## [VORLIEGENDER TEXTAUSZUG]
Sie sind jetzt – die "letzten warmen Tage in Berlin", von denen "Element of crime" auf dem Album "Romantik" wunderbar sehnsuchtsvoll und klarsichtig über den Großstadtherbst singt.
Voller Klarsichtigkeit und
Sehnsucht beschäftigt sich der Song auch mit dem öffentlichen
Sprachgebrauch – oder besser gesagt mit der verunklarten Sprache
und der Sehnsucht nach Klarheit.
Denn, so die Einsicht:
"ohne Klarheit in der Sprache ist der Mensch nur ein
Gartenwerg."
Diese Verunklarung der
öffentlichen Sprache ist auch mir seit geraumer Zeit ein Dorn im
Auge.
Das beginnt bei den
Bezugsbedingungen der als „Arbeitslosengeldes II“ bezeichneten
Hilfe, die ja gar keine Arbeitslosigkeit voraussetzen, sondern mit
dem auch geringfügig Beschäftigte „aufstocken“, wofür sich
wiederum ja das „Hartzen“ als bürgernahe (Un)Deutlichkeit
breitgemacht hat. Aber auch die damals endlos langen Diskussionen um
Krieg oder Nicht-Krieg in Afghanistan zeigen das, ebenso wie der
ekelhaft hohle Euphemismus „Schwangerschaftsunterbrechung“ oder
die humanen „Weichziele“ der Waffenindustrie.
Gleiches gilt für die
Standardarchitektur von Arbeitszeugnissen, die sich nur mithilfe der
Binnencodes „vollumfänglich“ „zur vollsten Zufriedenheit“
lesen lassen.
Anderes wiederum wirkt
eher lustig bis lächerlich, wie die adventlichen
„Jahresendflügelfiguren“ in der DDR oder die Bezeichnung der
Parkgebühren als „Parkraumbewirtschaftung“.
Gar nicht zu reden sei von
den meist unlesbar verklausulierten Nutzungsbedingungen in Sozialen
Netzwerken, bei mobilen Apps und anderswo, die oft ungelesen bleiben
oder aber eher zur Desinformation beitragen.

## [MATERIAL]

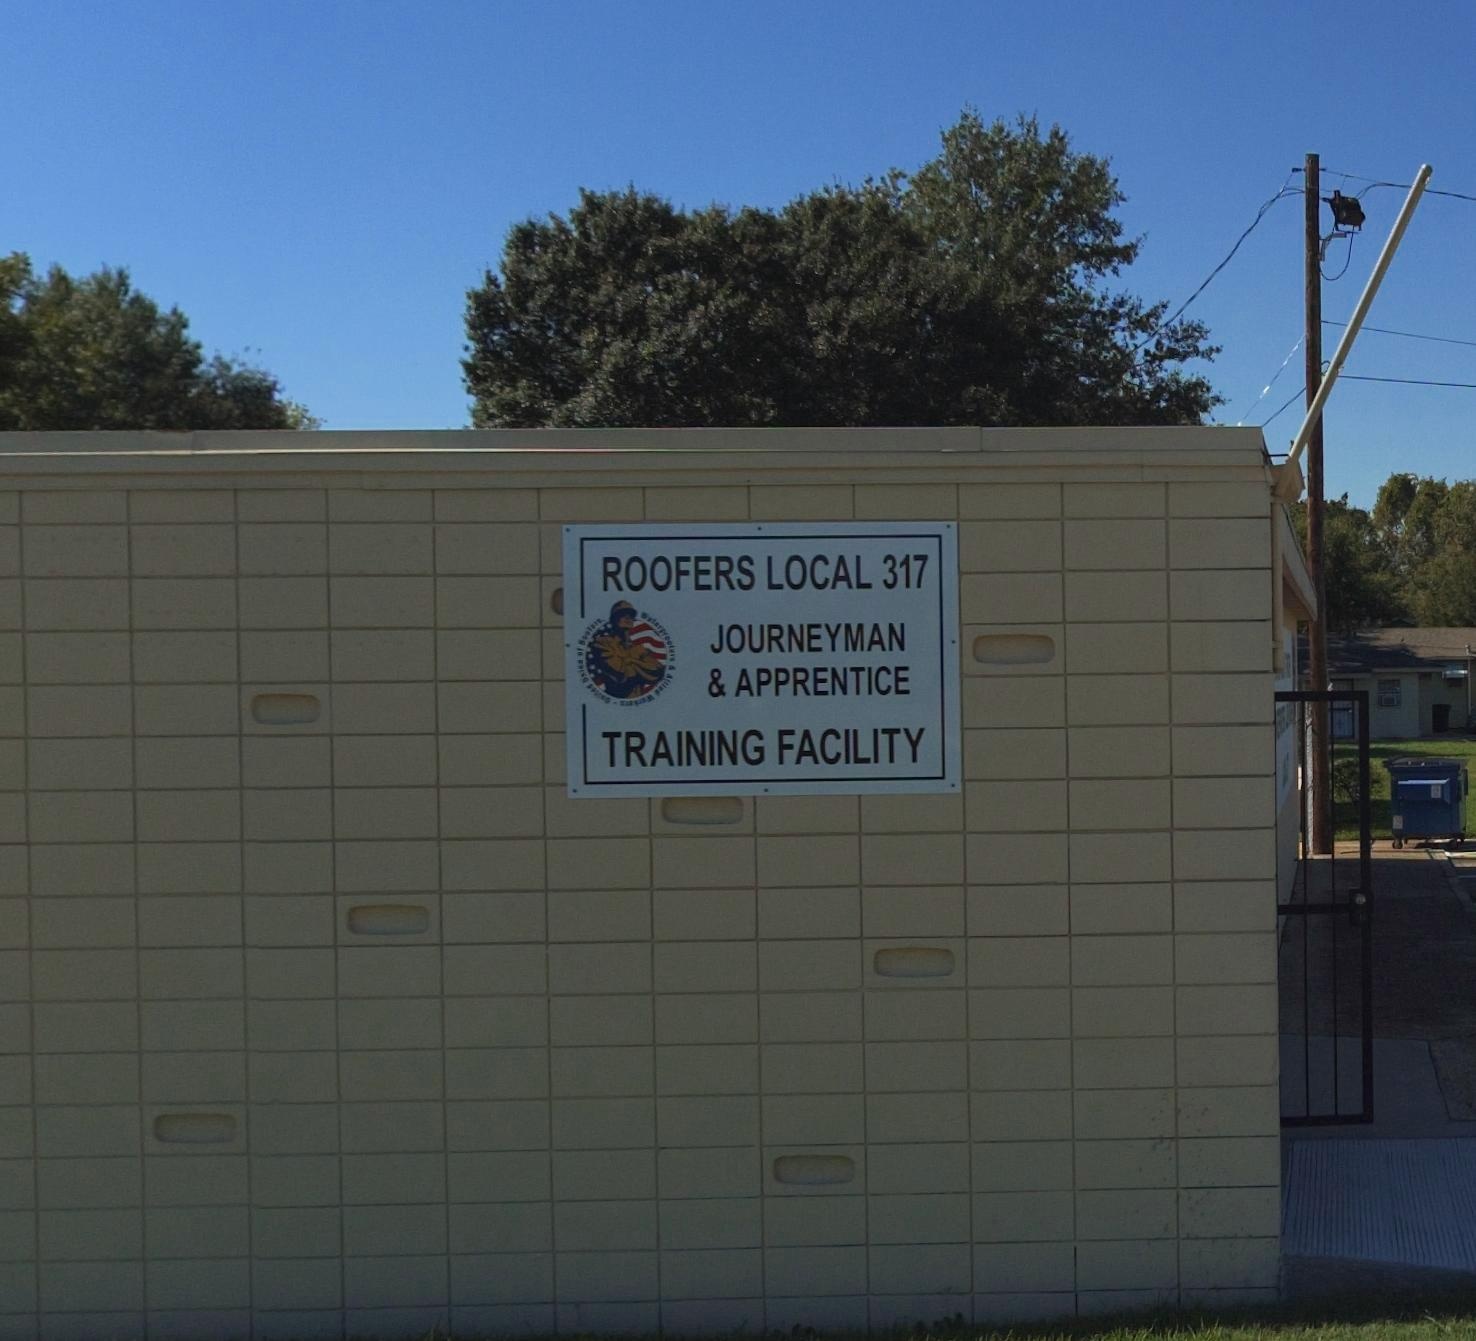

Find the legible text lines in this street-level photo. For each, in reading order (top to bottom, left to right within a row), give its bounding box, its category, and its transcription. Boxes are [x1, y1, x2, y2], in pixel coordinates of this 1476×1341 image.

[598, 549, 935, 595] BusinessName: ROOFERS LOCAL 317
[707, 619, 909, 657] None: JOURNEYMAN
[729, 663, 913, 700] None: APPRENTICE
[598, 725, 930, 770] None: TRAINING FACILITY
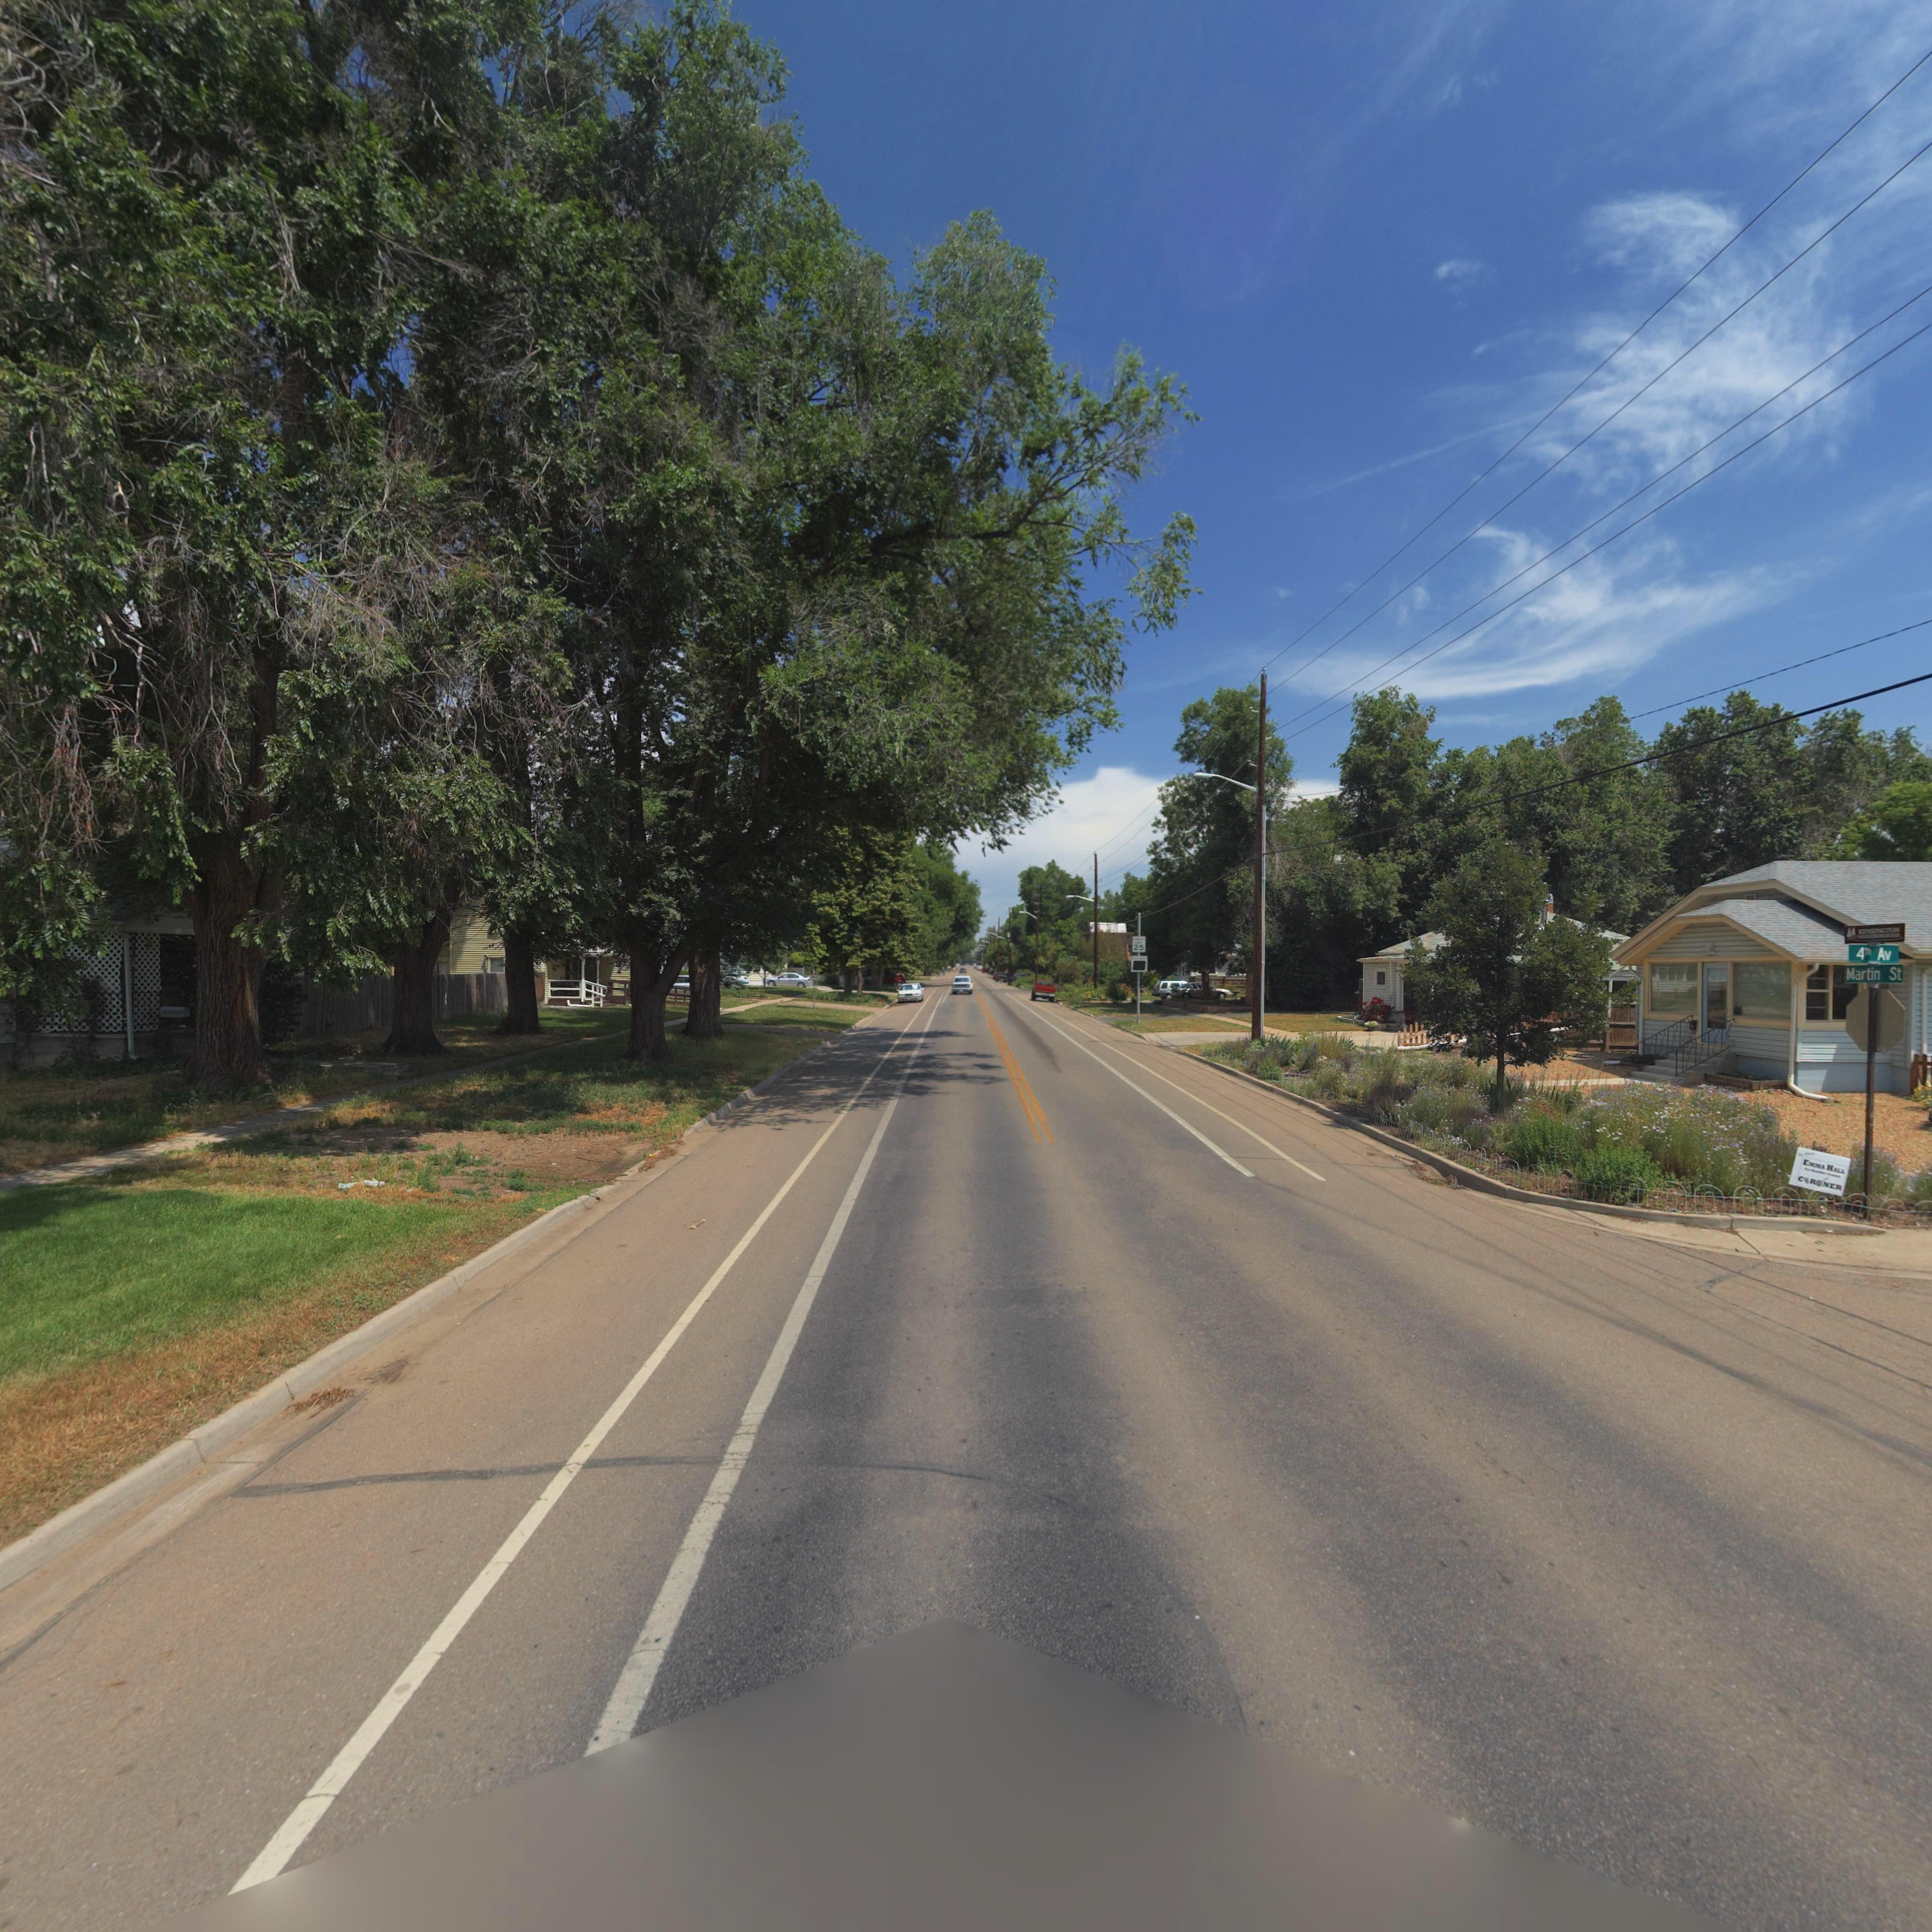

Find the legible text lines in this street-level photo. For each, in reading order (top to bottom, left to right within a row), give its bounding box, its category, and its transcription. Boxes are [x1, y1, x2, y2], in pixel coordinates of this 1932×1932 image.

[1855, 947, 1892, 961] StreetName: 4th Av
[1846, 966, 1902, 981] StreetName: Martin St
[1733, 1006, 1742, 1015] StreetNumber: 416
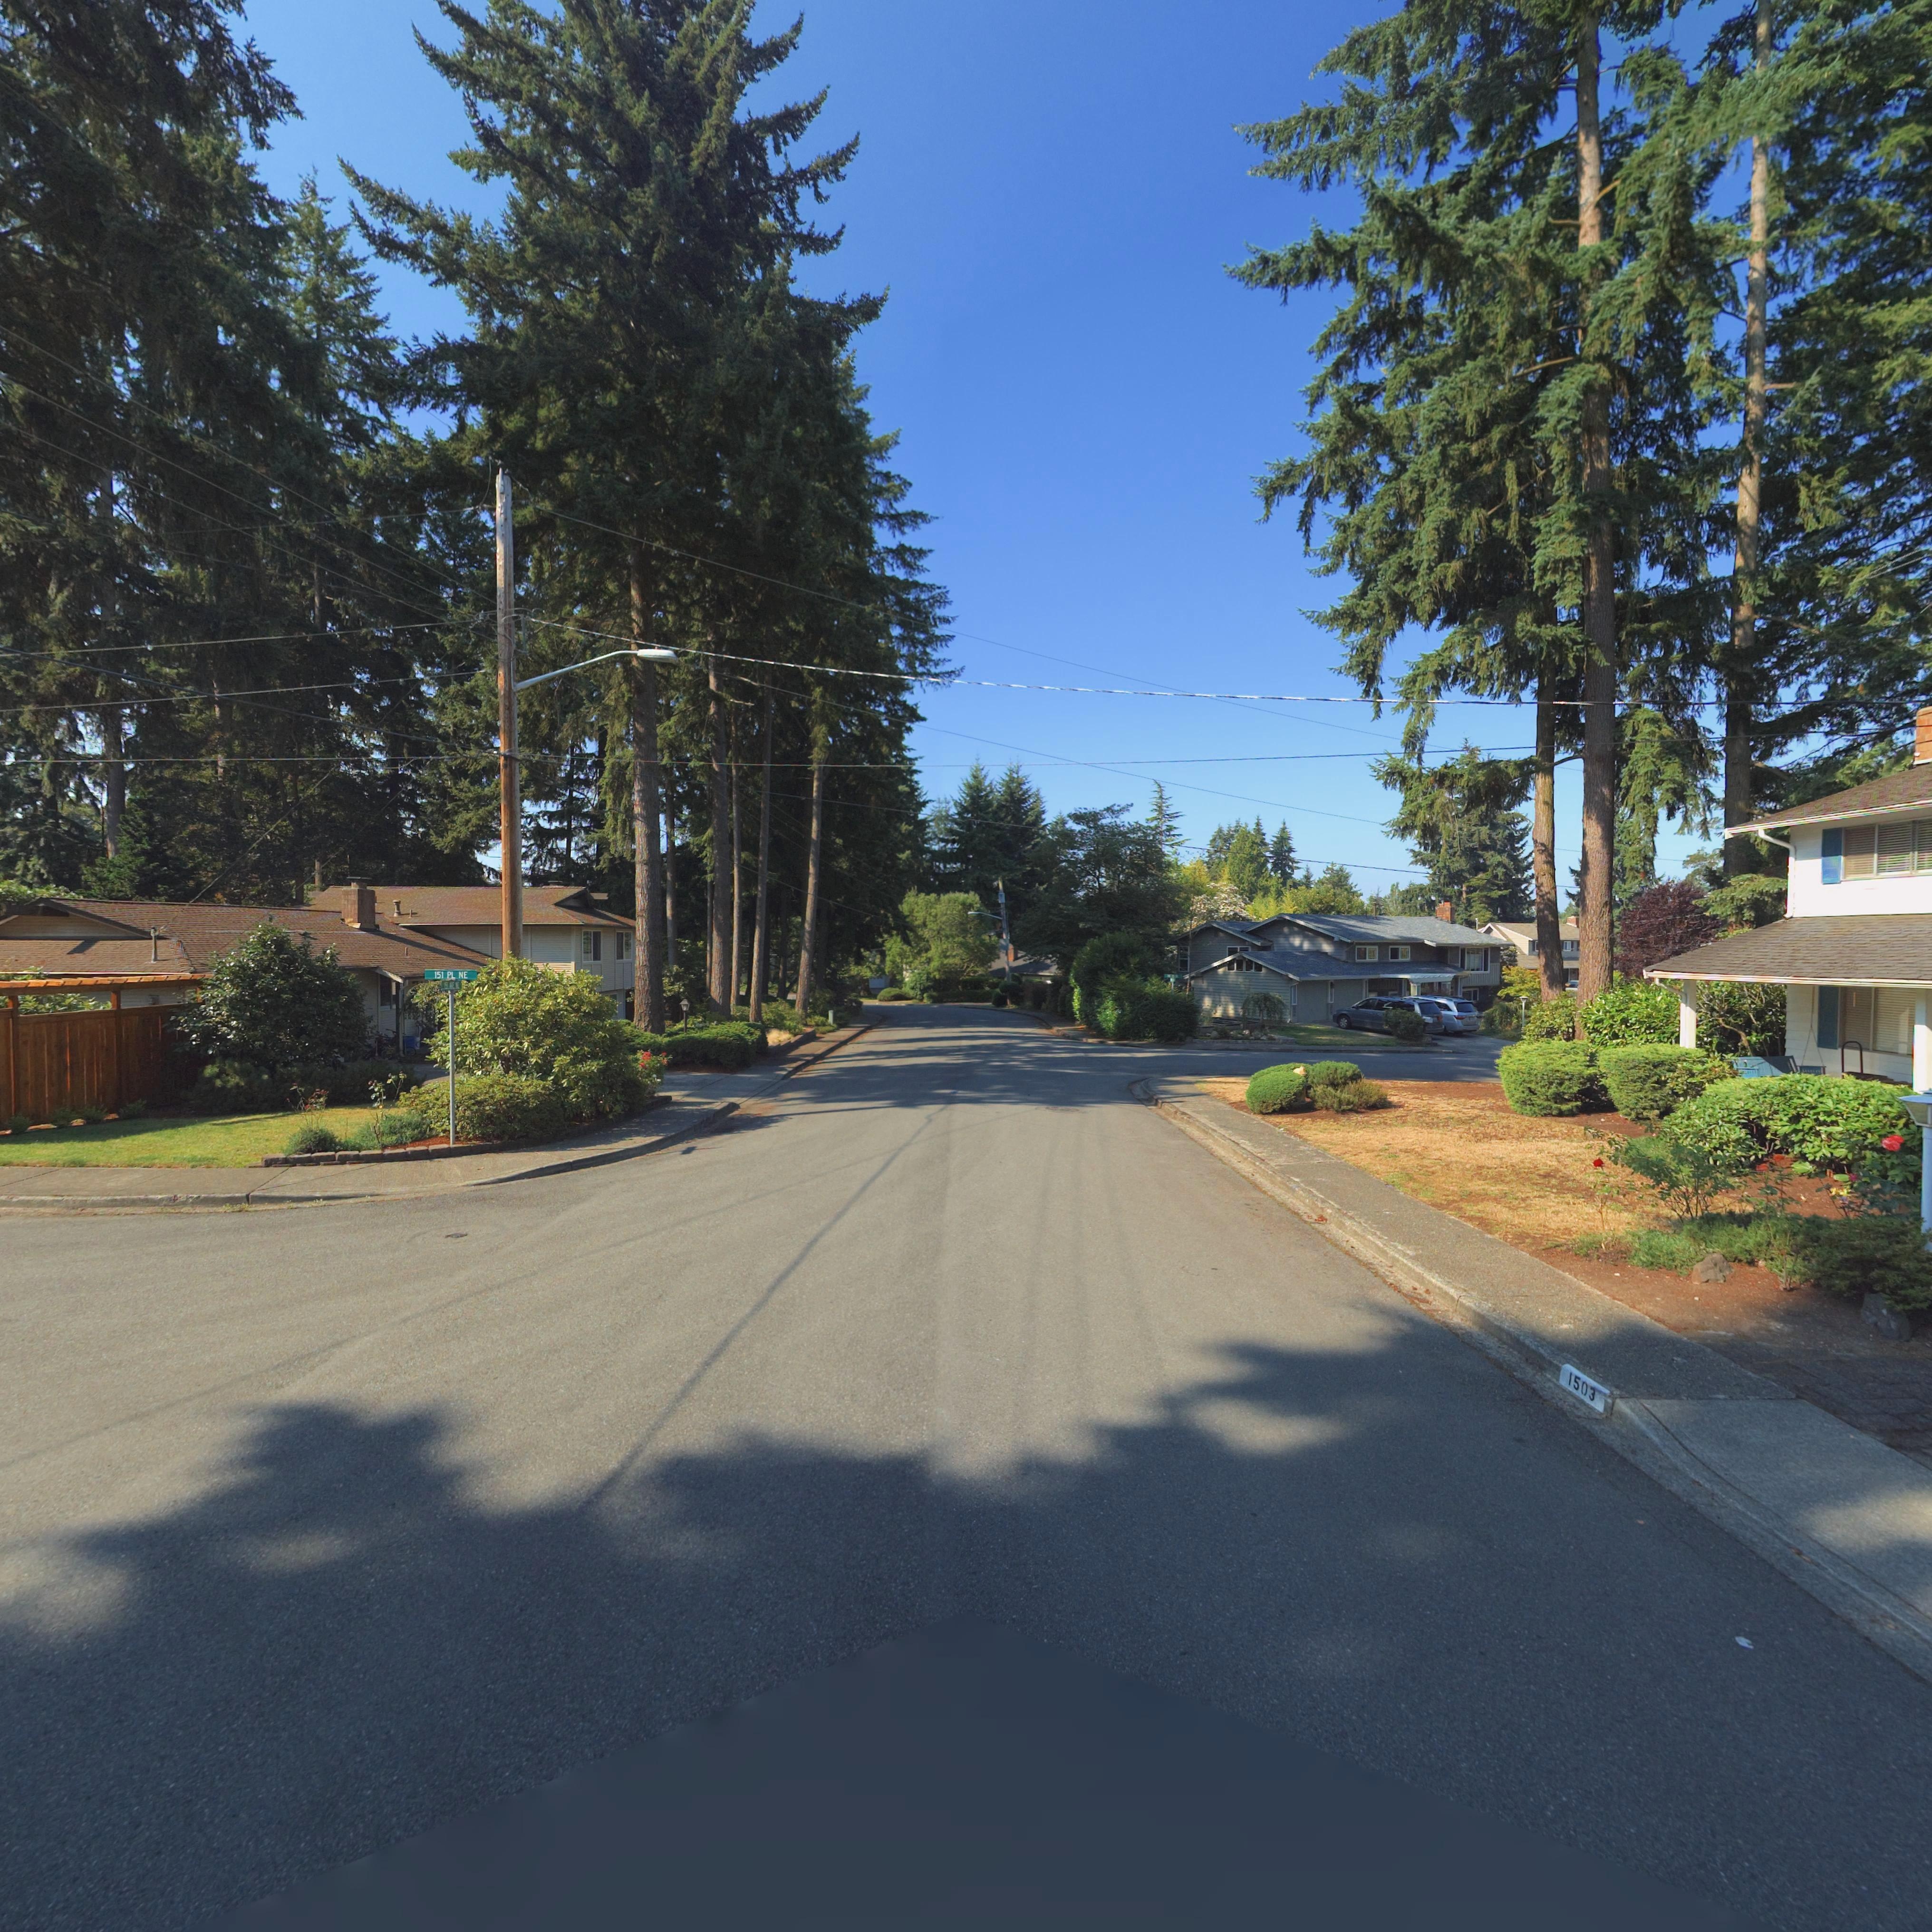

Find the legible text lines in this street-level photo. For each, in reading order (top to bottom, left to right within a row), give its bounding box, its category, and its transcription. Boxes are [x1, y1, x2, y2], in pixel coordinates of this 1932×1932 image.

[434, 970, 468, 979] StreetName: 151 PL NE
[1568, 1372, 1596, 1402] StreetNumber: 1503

## [FOLGENDES BEARBEITEN]
- A) Stimmen die folgenden Aussagen mit dem Textauszug überein? Antworten Sie jeweils mit ja oder nein und belegen Sie die Antwort mit einem wörtlichen Zitat: (i) Der besungene Song stammt vom Album „Romantik“. (ii) Das Arbeitslosengeld II setzt Arbeitslosigkeit voraus. (iii) Die Nutzungsbedingungen in Sozialen Netzwerken sind meist gut lesbar.
- B) Fassen Sie den Absatz des Textauszugs, der mit „Das beginnt bei den“ anfängt, als Stichpunktliste zusammen und behalten Sie dabei die wesentlichen Fakten bei.

## [LÖSUNGSÜBERSICHT]
- A)
(i) Ja: „auf dem Album "Romantik"“
(ii) Nein: „die ja gar keine Arbeitslosigkeit voraussetzen“
(iii) Nein: „den meist unlesbar verklausulierten Nutzungsbedingungen in Sozialen Netzwerken“

- B)
Beispiele für verunklarte öffentliche Sprache:
- Arbeitslosengeld II: setzt keine Arbeitslosigkeit voraus, auch geringfügig Beschäftigte „stocken“ damit auf; dafür hat sich „Hartzen“ verbreitet
- die langen Diskussionen um Krieg oder Nicht-Krieg in Afghanistan
- der Euphemismus „Schwangerschaftsunterbrechung“
- die „Weichziele“ der Waffenindustrie